While many brought their worries and hardships, Patricia Smith brought solutions.
Smith — senior counsel at the Manhattan-based nonprofit the National Employment Law Project — broke down the issue of employee misclassification at an event sponsored by the New Jersey Department of Labor and Workforce Development on Wednesday in Newark.
Misclassification is misclassifying workers as independent contractors by filing 1099s rather than W2s. Employers who misclassify avoid having to pay unemployment and disability taxes.
“Misclassification, by itself, is not illegal,” she said. “What’s illegal is the consequences of misclassification. When you find misclassification, you’re going to have, depending upon what you’re enforcing, a remedy.”
Smith, a former labor official in President Barack Obama’s administration, has been involved with misclassification for more than 20 years. She said interagency, coordinated enforcement; data sharing; a robust public and press outreach strategy; agency cross-training and joint employment; criminal referrals in appropriate cases; and required reports to either the Legislature or governor on a frequent basis are how the misclassification of employees as independent contractors will be remedied.
Labor Commissioner Robert Asaro-Angelo led the forum. He told the room of a few dozen workers, union reps and lawyers that Gov. Phil Murphy gets it.
“We’re at a time in our state where our governor and this administration wants to stand up for the right to protections, for the women and men who work hard and deserve the opportunities and benefits that they are entitled to,” he said.
And while many public advocates came to give their testimony, it was Smith who had the most to say.
Smith refers to coordinated, interagency enforcement as participants from multiple agencies who have an interest in misclassification conducting joint, on-ground investigations of possible misclassification. Smith says this isn’t typically how government works, but there is precedent for it.
Data sharing and making systemic referrals to appropriate agencies is critical because the targeted enforcement of employers who misclassify becomes a real possibility. Target enforcement has proven more efficient than random audits.
Public and press outreach strategies are crucial, Smith said, because it’s important to educate the public on what misclassification is exactly and how it has become a problem. When the public is informed and consistently updated, it’s more likely they provide information to the task force. Smith recommended a hotline, website and/or email address the public can go to when they have questions, concerns and/or advice.

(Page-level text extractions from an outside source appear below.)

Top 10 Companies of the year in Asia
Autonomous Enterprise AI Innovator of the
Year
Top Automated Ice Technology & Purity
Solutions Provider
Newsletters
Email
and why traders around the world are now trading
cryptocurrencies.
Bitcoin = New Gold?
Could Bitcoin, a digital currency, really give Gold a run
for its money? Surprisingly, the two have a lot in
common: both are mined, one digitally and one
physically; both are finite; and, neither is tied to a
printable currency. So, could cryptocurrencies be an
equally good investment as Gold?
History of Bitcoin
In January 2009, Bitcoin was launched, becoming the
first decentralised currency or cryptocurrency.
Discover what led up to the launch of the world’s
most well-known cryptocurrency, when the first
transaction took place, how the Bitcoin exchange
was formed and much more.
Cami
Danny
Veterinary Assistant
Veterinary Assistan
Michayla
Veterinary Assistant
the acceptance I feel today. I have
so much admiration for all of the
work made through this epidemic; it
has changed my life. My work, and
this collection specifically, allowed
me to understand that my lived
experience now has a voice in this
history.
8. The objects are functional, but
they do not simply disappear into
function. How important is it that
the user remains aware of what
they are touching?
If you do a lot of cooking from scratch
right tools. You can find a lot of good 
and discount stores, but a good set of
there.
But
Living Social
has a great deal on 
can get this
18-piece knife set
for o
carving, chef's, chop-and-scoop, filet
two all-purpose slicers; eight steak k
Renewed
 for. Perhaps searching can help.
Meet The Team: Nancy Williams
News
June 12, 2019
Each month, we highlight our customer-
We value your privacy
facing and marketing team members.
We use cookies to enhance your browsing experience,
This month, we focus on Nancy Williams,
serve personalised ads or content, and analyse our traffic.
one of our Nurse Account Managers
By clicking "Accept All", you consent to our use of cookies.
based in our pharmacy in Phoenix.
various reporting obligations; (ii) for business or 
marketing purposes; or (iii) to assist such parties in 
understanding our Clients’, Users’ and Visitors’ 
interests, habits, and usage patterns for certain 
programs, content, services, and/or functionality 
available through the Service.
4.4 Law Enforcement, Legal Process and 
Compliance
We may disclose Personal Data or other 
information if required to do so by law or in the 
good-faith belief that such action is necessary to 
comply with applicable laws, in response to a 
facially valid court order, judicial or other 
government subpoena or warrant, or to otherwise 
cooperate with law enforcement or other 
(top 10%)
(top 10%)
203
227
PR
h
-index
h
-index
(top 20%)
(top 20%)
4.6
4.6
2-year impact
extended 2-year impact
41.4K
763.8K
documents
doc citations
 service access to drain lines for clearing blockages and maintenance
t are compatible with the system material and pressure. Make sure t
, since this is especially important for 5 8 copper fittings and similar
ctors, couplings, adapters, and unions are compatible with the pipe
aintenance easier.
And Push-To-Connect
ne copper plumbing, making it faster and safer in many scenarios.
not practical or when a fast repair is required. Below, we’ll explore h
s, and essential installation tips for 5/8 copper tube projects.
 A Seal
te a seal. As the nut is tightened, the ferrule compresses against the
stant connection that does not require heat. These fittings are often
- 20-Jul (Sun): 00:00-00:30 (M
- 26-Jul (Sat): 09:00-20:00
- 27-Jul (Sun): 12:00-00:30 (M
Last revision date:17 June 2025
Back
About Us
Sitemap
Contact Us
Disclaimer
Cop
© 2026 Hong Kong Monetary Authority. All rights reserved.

Smith says agency cross-training and joint employment often goes under the radar. Requiring frequent meetings between partner agencies ensures information about possible misclassification is appropriately shared with all interested agencies.
Smith, nominated by Obama in 2009 to be the Solicitor of Labor, served as the third-ranking official in the U.S. Department of Labor from 2009-2017. She has seen the power of government.
She said a few well-placed criminal referrals, especially when really deserved, can go a long way toward deterring other employers from misclassifying.
Smith feels with state Attorney General Gurbir Grewal on the task force reviewing cases, criminal violations are plausible.
Smith recommends required reports to the Legislature and/or governor on a frequent basis because it would provide transparency and accountability. Transparency, she said, would allow the public and state to assess the success, or failure, of the task force.
Smith made a point to emphasize that planning is very important, but overplanning can lead to dysfunction. At a certain point, she said, the plan has to be finalized and put into action.
Asaro-Angelo said the issue is big in the state.
By avoiding unemployment and disability taxes, employers who misclassify cost state and federal taxpayers millions of dollars, he said. According to the Department of Labor, more than $80 million in underreported employer contributions have been identified since 2010.
“Misclassification violations can happen anywhere, but those who work in construction, transportation, information technology and other in-demand businesses seem to be the most vulnerable,” Asaro-Angelo said. “That’s why we need to do our part.”
The event was the second of three public forums for the Task Force on Employee Misclassification. The forum provided the public with an opportunity to ask questions and the task force to hear feedback and ideas on strategies to combat employee misclassification. The first was held in Atlantic City in early October and the third will be held Jan. 17 in New Brunswick.